— START OF Information given —

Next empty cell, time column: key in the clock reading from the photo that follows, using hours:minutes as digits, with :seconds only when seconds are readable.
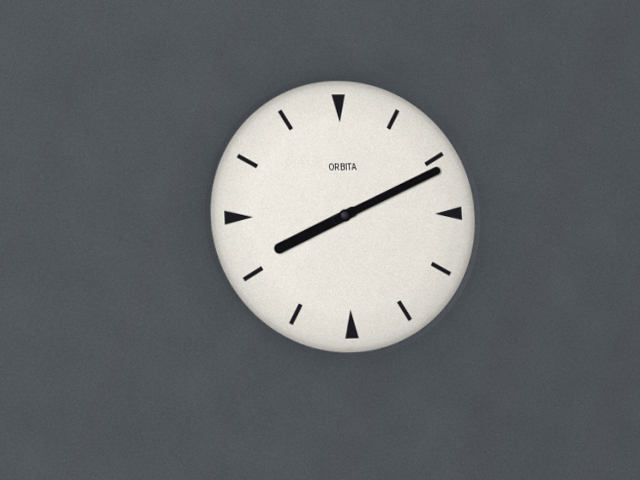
8:11
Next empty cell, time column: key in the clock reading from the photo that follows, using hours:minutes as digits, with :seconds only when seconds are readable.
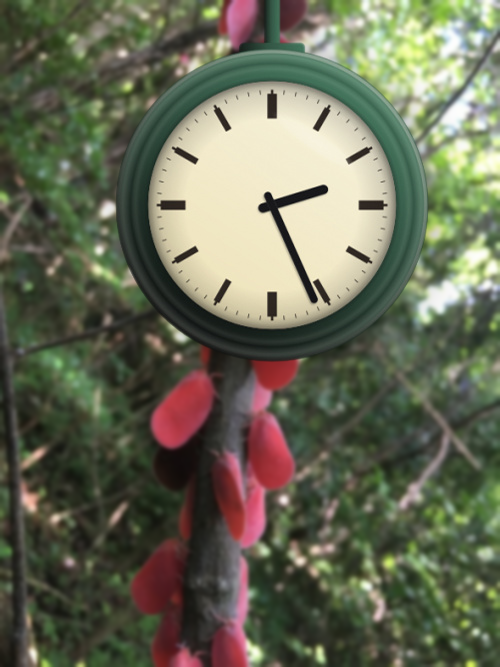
2:26
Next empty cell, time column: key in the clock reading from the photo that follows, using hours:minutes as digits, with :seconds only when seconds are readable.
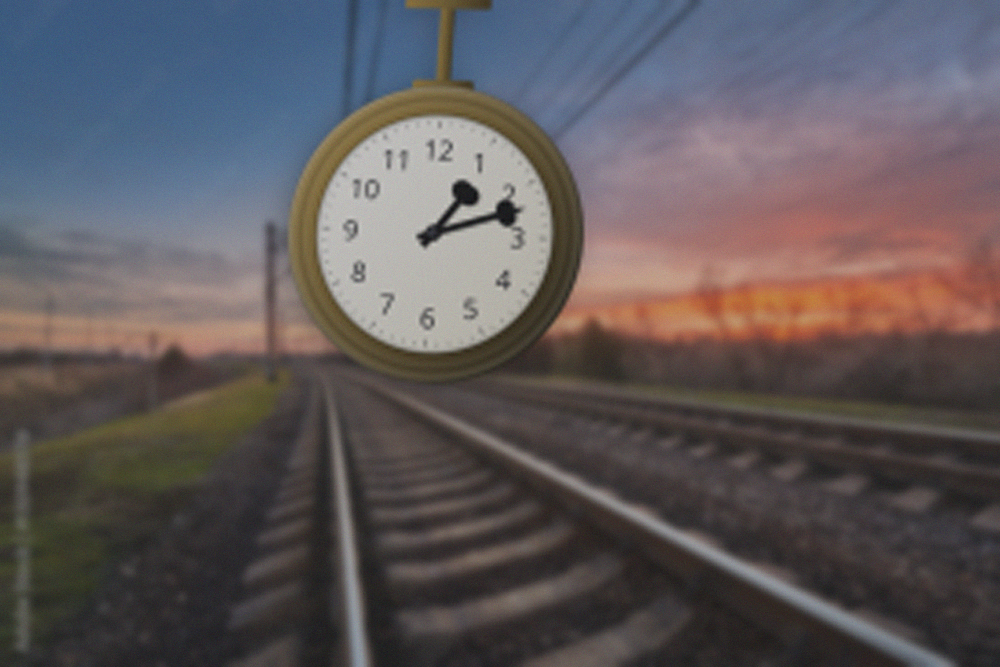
1:12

— END OF Information given —

● Objective:
Reproduce every line of text in the records above, character for character, omitting the pictures.

● Task response:
Next empty cell, time column: key in the clock reading from the photo that follows, using hours:minutes as digits, with :seconds only when seconds are readable.
8:11
Next empty cell, time column: key in the clock reading from the photo that follows, using hours:minutes as digits, with :seconds only when seconds are readable.
2:26
Next empty cell, time column: key in the clock reading from the photo that follows, using hours:minutes as digits, with :seconds only when seconds are readable.
1:12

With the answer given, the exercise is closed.